Ian Gow Ian Gow - 1 month ago 7
R Question

How can I append data to a PostgreSQL table with `dplyr` without `collect()`?

The table

reg_data
is a PostgreSQL table. It turns out to be faster to run the regressions in PostgreSQL. But, as I am running it for 100,000s of data sets, I want to do it data set by data set and append the results of each to a table.

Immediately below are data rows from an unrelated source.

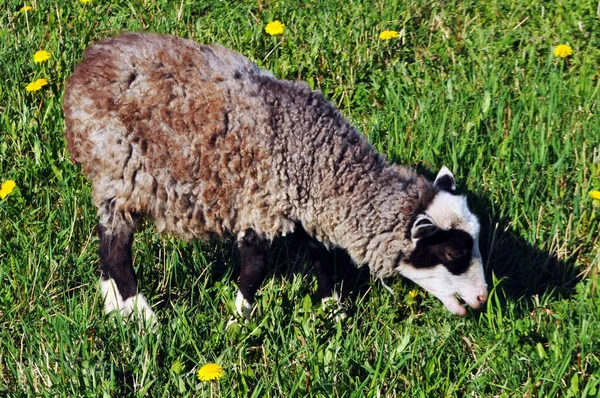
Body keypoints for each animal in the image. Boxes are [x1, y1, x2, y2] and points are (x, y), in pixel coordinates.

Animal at [64, 32, 488, 322]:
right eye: (453, 254)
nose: (482, 299)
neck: (317, 159)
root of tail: (86, 66)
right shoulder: (261, 203)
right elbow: (255, 267)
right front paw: (239, 321)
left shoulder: (304, 205)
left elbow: (320, 255)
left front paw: (333, 310)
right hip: (120, 169)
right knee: (116, 250)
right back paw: (144, 319)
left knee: (106, 243)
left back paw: (113, 307)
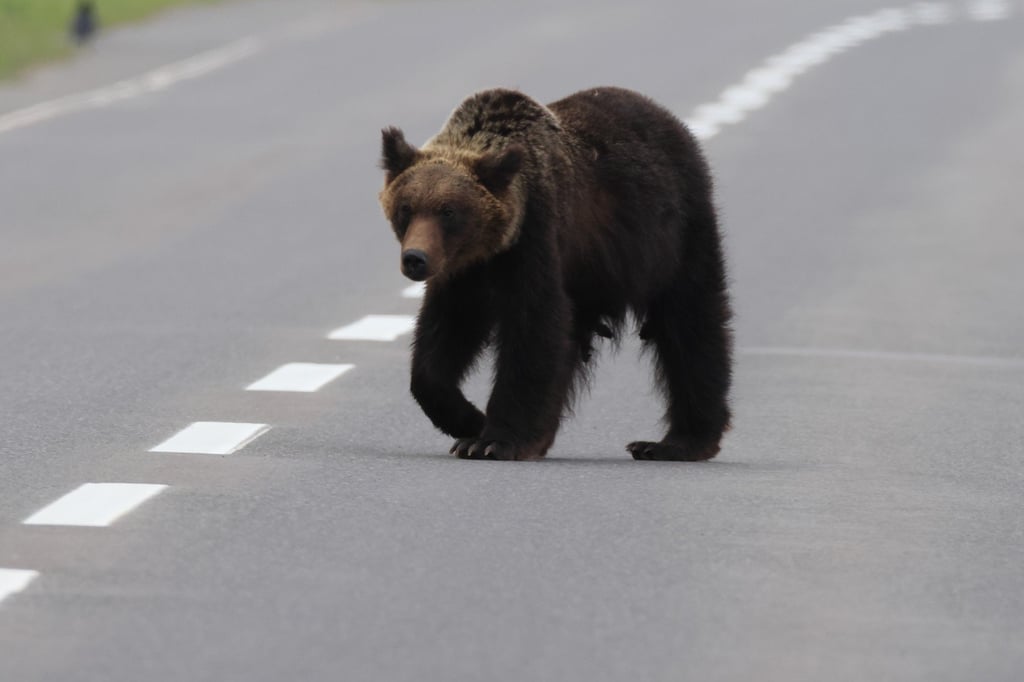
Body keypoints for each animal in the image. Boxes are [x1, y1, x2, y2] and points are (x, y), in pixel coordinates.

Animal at [378, 87, 732, 461]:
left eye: (449, 211)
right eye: (406, 208)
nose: (415, 259)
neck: (490, 250)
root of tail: (667, 117)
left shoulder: (536, 240)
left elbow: (533, 329)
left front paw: (492, 439)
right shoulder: (463, 274)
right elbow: (442, 338)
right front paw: (468, 421)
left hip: (673, 237)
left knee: (691, 325)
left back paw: (675, 442)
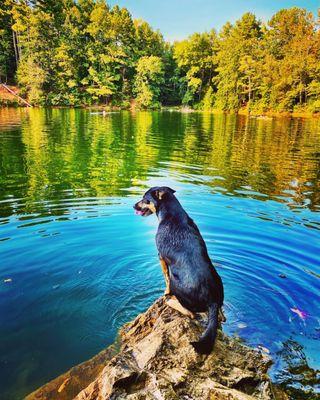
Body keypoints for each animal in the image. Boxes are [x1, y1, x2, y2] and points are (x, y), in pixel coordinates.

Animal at [134, 186, 224, 354]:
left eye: (145, 199)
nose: (133, 206)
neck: (171, 214)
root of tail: (212, 301)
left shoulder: (161, 257)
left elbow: (165, 278)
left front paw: (166, 292)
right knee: (221, 316)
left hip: (177, 283)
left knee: (190, 313)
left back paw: (171, 301)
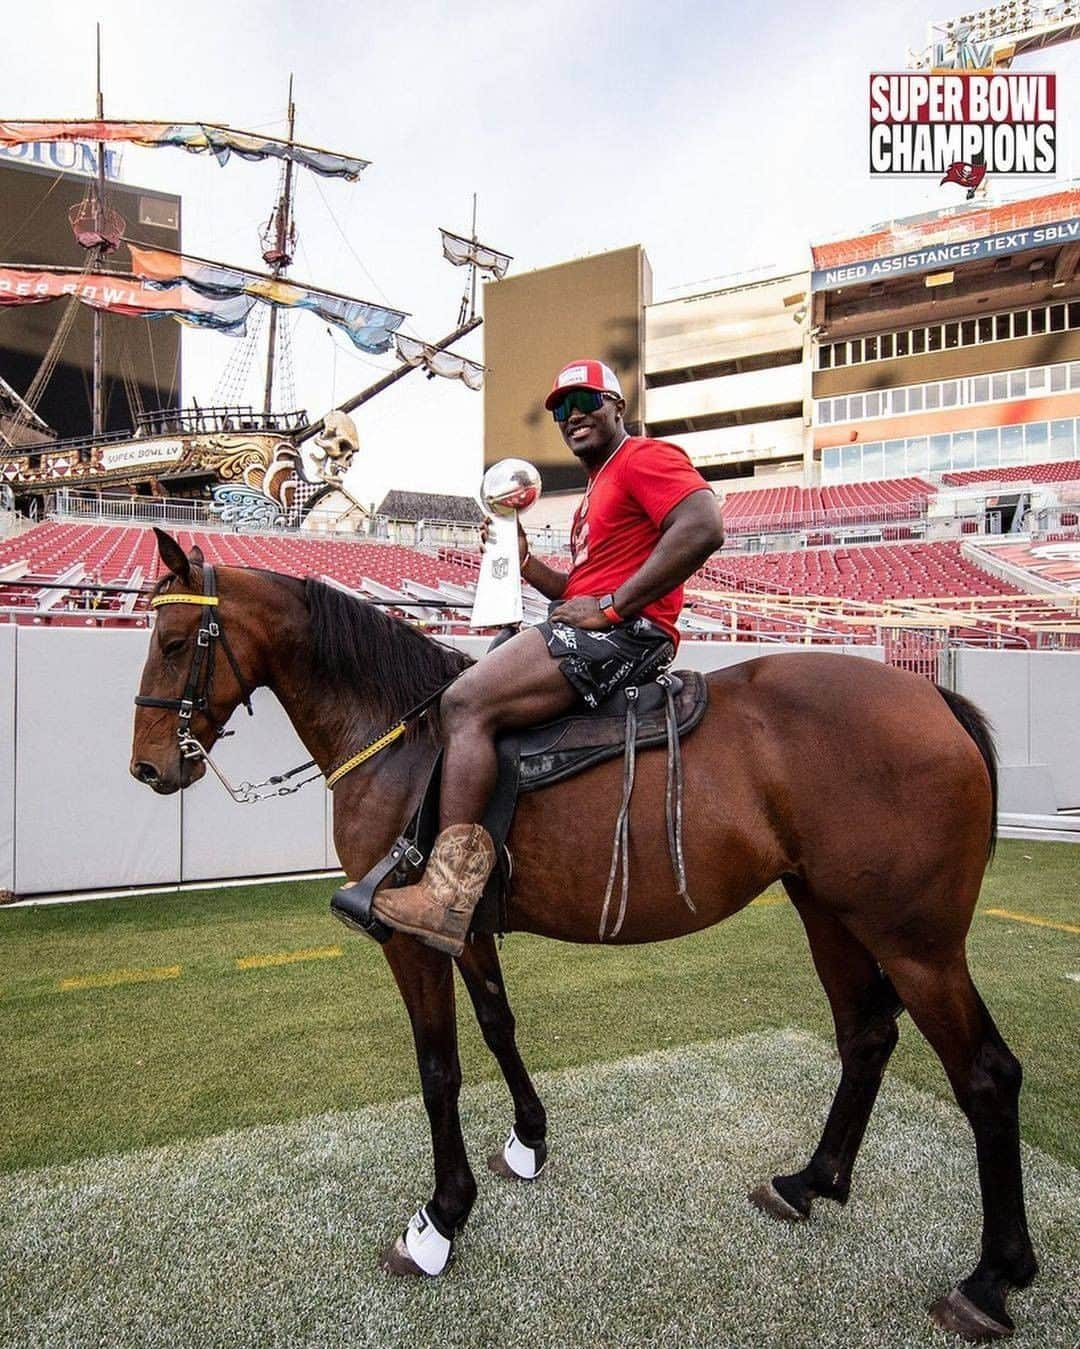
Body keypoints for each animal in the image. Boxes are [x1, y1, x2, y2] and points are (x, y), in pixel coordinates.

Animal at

Is there a way to append PostgreSQL data to a PostgreSQL table using native
dplyr
verbs? I'm not sure that there's a huge cost to bringing the data to R then sending them back to PostgreSQL (it's just 6 numbers and a couple of identifying fields), but it does seem inelegant.

library(dplyr)

pg <- src_postgres()

reg_data <- tbl(pg, "reg_data")

reg_results <-
reg_data %>%
summarize(r_squared=regr_r2(y, x),
num_obs=regr_count(y, x),
constant=regr_intercept(y, x),
slope=regr_slope(y, x),
mean_analyst_fog=regr_avgx(y, x),
mean_manager_fog=regr_avgy(y, x)) %>%
collect() %>%
as.data.frame()

# Push to database.
dbWriteTable(pg$con, c("bgt", "within_call_data"), reg_results,
append=TRUE, row.names=FALSE)

Answer

dplyr does not include commands to insert or update records in a database, so there is not a complete native dplyr solution for this. But you could combine dplyr with regular SQL statements to avoid bringing the data to R.

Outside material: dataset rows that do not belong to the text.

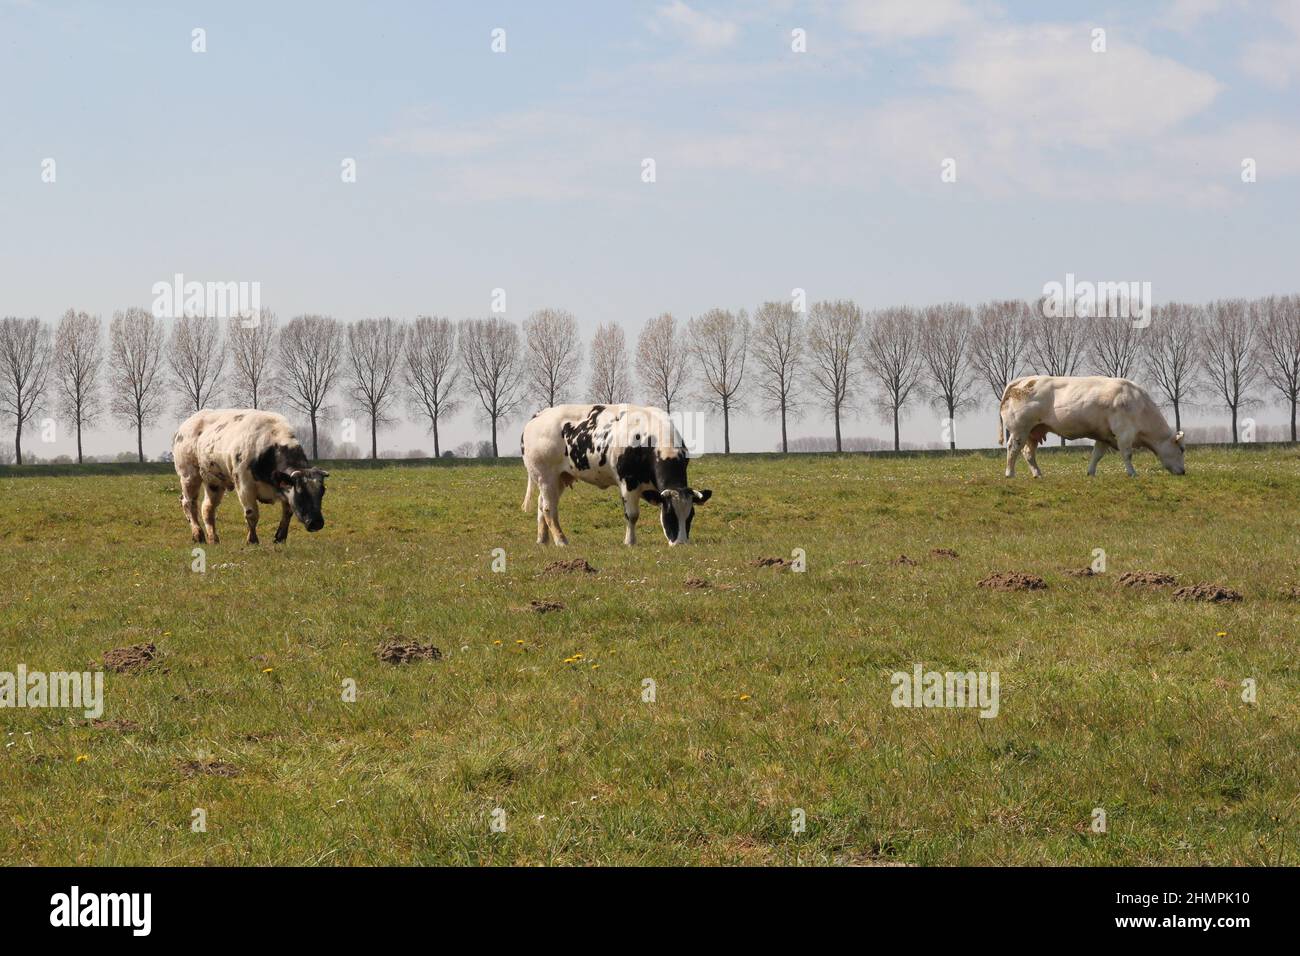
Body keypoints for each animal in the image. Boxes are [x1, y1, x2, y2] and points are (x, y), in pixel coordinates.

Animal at [171, 408, 330, 546]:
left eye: (322, 492)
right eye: (301, 493)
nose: (316, 522)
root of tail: (186, 425)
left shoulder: (284, 489)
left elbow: (288, 512)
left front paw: (280, 538)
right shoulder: (244, 484)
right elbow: (252, 514)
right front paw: (252, 540)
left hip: (214, 482)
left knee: (207, 508)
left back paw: (213, 539)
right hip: (189, 475)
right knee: (189, 503)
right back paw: (198, 535)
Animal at [522, 403, 717, 546]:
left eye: (691, 515)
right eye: (669, 514)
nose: (681, 543)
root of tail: (539, 415)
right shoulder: (628, 482)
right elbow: (632, 515)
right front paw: (630, 542)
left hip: (559, 477)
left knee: (541, 504)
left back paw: (543, 539)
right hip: (545, 476)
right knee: (549, 509)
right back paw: (561, 540)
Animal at [993, 374, 1190, 478]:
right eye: (1181, 449)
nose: (1183, 471)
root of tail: (1023, 380)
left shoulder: (1104, 435)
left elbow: (1097, 455)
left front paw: (1091, 473)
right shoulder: (1124, 433)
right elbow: (1127, 454)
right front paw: (1132, 473)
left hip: (1034, 432)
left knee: (1028, 453)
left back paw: (1038, 474)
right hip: (1019, 429)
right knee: (1013, 449)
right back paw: (1010, 473)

Let's start by reproducing your steps before the collect() statement

library(dplyr)

pg <- src_postgres()

reg_data <- tbl(pg, "reg_data")

reg_results <-
    reg_data %>%
    summarize(r_squared=regr_r2(y, x),
              num_obs=regr_count(y, x),
              constant=regr_intercept(y, x),
              slope=regr_slope(y, x),
              mean_analyst_fog=regr_avgx(y, x),
              mean_manager_fog=regr_avgy(y, x))

Now, you could use compute() instead of collect() to create a temporary table in the database.

reg_results <- reg_results %>% compute()

All we need now is the name of the temporary table. We can get it from reg_results

temp.tbl.name <- as.character(reg_results$from)

Now, we will use the library RPostgreSQL to create an insert query that uses the results stored in the temporary table. As the temporary table only lives in the connection created by src_postgresql() we need to reuse it.

library(RPostgreSQL)
copyconn <- pg$con
class(copyconn) <- "PostgreSQLConnection" # I get an error if I don't fix the class

Finally the insert query

sql <- paste0("INSERT INTO destination_table SELECT * FROM ", temp.tbl.name,";")

dbSendQuery(copyconn, sql)

So, everything is happening in the database and the data is not brought into R.

EDIT

At least in dplyr 0.5.0, the name of the table has been moved from $from to $ops$x$x . So, this line:

temp.tbl.name <- as.character(reg_results$from)

should be replaced by:

temp.tbl.name <- as.character(reg_results$ops$x$x)